Being one of the most prominent Shakespeare’s researchers of the early nineteenth century, William Hazlitt remains up-to-date due to the psychological bias of his interpretation. Stating the ever modern concept of the ambivalence of human nature, he analyzes the character of Othello, trying to suggest the natural impulses which could make him commit his wife’s murder. Of chief interest for Hazlitt is “the alternate ascendancy of different passions, by the entire and unforeseen change from the fondest love and most unbounded confidence to the tortures of jealousy and the madness of hatred”.It is the gradual transition of mood that unites Shakespeare with the modern notion of characters’ psychology disclosure.
Hazlitt states that on the one hand the Moor has a noble, frank and generous nature. This is something inborn, inherent to his personality. It is what we call the good in a human being, a bright side of his personality.
But the paradox is, the good in him is tranquil and static, somewhat passive, while the evil impulse appears to be active and dynamic. One cannot say that while the nobility of the nature is something inborn, the deathly passion of jealousy can be treated as delusion or evil suggestion.“The convulsive movements of uncontrollable agony”, as Hazlitt puts it, are not only imposed upon him by some external factors, such as the cunning intrigues of Iago. This passion of blood has always been part of his nature, its darker face. Sleeping, and eventually awaken by the smell of betray his felt it led to the ever-growing impulse for revenge. Hazlitt notes that the more this desire is sustained and delayed, the stronger and the more destructive and uncontrollable it gets. Overwhelmed by his imagination, encouraged by Iago’s malicious suggestions, he loses command of himself.

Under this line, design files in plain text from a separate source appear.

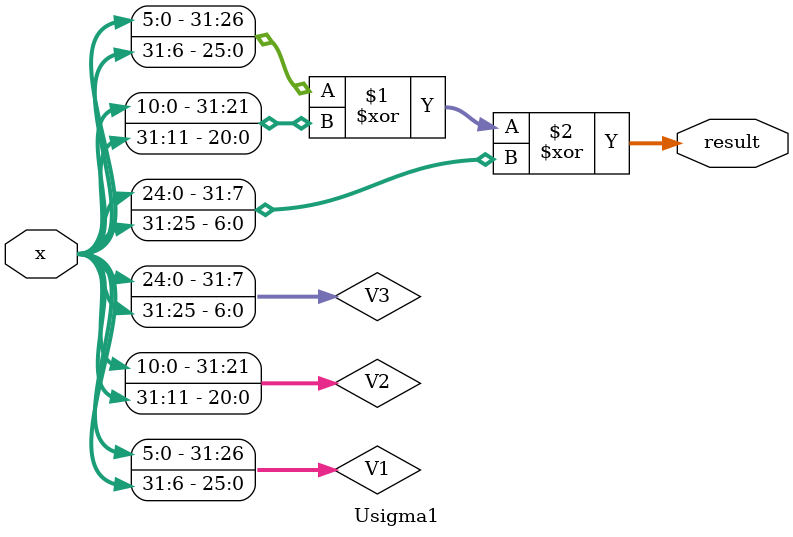
<source format=v>
module Usigma1
  (
  input [31:0] x,
  output [31:0] result
  );

    wire [31:0] V1;
    wire [31:0] V2;
    wire [31:0] V3;
    
    assign V1[31:0] = {x[5:0],  x[31:6]};
    assign V2[31:0] = {x[10:0], x[31:11]};
    assign V3[31:0] = {x[24:0], x[31:25]};

    assign result = V1 ^ V2 ^ V3;
    //assign result = ((x >> 6) | (x << (32 - 6))) ^ ((x >> 11) | (x << (32 - 11))) ^ ((x >> 25) | (x << (32 - 25)));

endmodule
</source>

In a sense he kills Desdemona to sooth his pain, to stop his agony. It is his extreme love and affection for his wife that changes the positive charge for the negative one. The strength remains the same but it works in the opposite direction. Thus, “the nature of the Moor is noble, confiding, tender, and generous; but his blood is of the most inflammable kind”, and this duality of human nature causes the conflict, which leads to the most tragic consequences. Othello’s internal destructive passion is urged by external influences as well as by the strong power of his imagination.